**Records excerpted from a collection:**
BEGIN

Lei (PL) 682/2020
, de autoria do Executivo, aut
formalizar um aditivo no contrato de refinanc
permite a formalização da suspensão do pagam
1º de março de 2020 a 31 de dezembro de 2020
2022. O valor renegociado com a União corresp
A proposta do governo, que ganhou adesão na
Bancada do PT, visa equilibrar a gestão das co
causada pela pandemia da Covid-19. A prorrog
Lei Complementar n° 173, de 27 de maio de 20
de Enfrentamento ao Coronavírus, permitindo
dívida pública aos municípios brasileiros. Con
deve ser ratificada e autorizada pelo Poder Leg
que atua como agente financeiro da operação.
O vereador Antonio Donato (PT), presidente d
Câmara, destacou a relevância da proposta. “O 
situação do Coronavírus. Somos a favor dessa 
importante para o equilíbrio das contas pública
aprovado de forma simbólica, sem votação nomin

END

**Exercise aim:** Repeat the entries above exactly, from the first line through the line containing "causada pela pandemia da Covid-19. A prorrog".

**The answer:**
Lei (PL) 682/2020
, de autoria do Executivo, aut
formalizar um aditivo no contrato de refinanc
permite a formalização da suspensão do pagam
1º de março de 2020 a 31 de dezembro de 2020
2022. O valor renegociado com a União corresp
A proposta do governo, que ganhou adesão na
Bancada do PT, visa equilibrar a gestão das co
causada pela pandemia da Covid-19. A prorrog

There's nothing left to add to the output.